The cerebral cortex is ultimately the part of the CNS that makes us human. Other parts of the CNS like sensory pathways bring in raw data, the reticular activating system adjusts levels of excitability, but the cortex is where events are analyzed, plans are hatched, and responses are formulated. The cerebral cortex is a big sheet of repeated functional modules, with the operations of different arrays of modules corresponding to progressively more complex mental functions.

Most Cerebral Cortex Is Neocortex

Most areas of cerebral cortex are neocortex, meaning that they have six more or less distinct layers (numbered I through VI from the surface down). About 80% of all cortical neurons are pyramidal cells, shaped as their name implies. They have a long apical dendrite ascending toward the cortical surface, a series of basal dendrites, and an axon emerging from the base of the cell body. Nearly all of the axons that leave the cerebral cortex are axons of pyramidal cells. The remaining 20% of cortical neurons is an assortment of nonpyramidal cells, most of them small and most of them inhibitory interneurons with axons that do not leave the cortex.

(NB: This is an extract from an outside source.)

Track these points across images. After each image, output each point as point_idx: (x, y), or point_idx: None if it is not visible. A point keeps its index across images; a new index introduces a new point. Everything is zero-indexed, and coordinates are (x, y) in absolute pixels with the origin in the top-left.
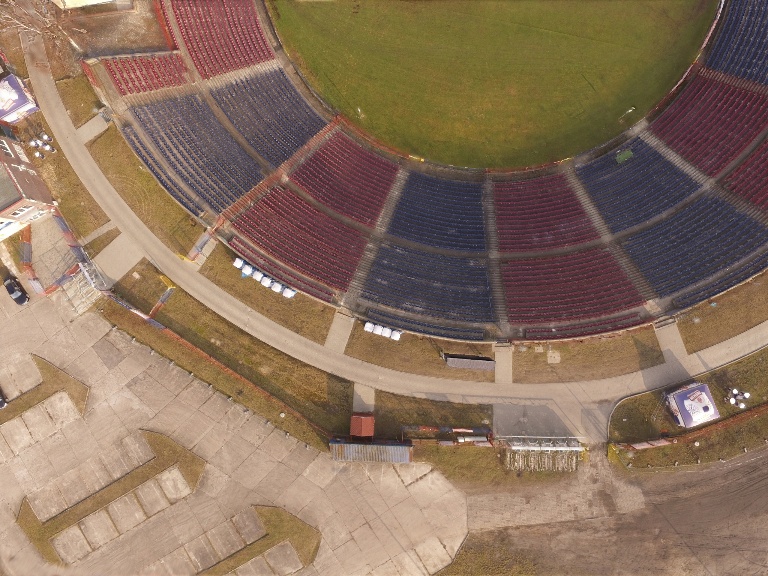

Layer I contains few cells and many synapses (just as the superficial layer of cerebellar cortex (see Chapter 20) is a place where mossy and climbing fibers synapse on the dendrites of Purkinje cells). Layer VI contains spindle-shaped modified pyramidal cells. The four middle layers of neocortex are alternating layers of mostly small cells and mostly large pyramidal cells (THB6 Figure 22-5, p. 545). Cortical areas that do not emit many long axons, such as primary sensory areas, are full of small pyramidal and nonpyramidal cells and are called granular areas. Cortical areas that emit many long axons, such as motor cortex, have many large pyramidal cells and are called agranular areas.

Different Neocortical Layers Have Distinctive Connections

The layering of neocortex is a mechanism for sorting its inputs and outputs. Afferents from other cortical areas (by far the majority), from the thalamus, and from modulatory nuclei in the brainstem and elsewhere distribute themselves in distinctive patterns among the various layers. Similarly, the pyramidal cells of any given layer have preferred targets; for example, layer V pyramids project to the striatum, brainstem, and spinal cord, and layer VI pyramids project to the thalamus.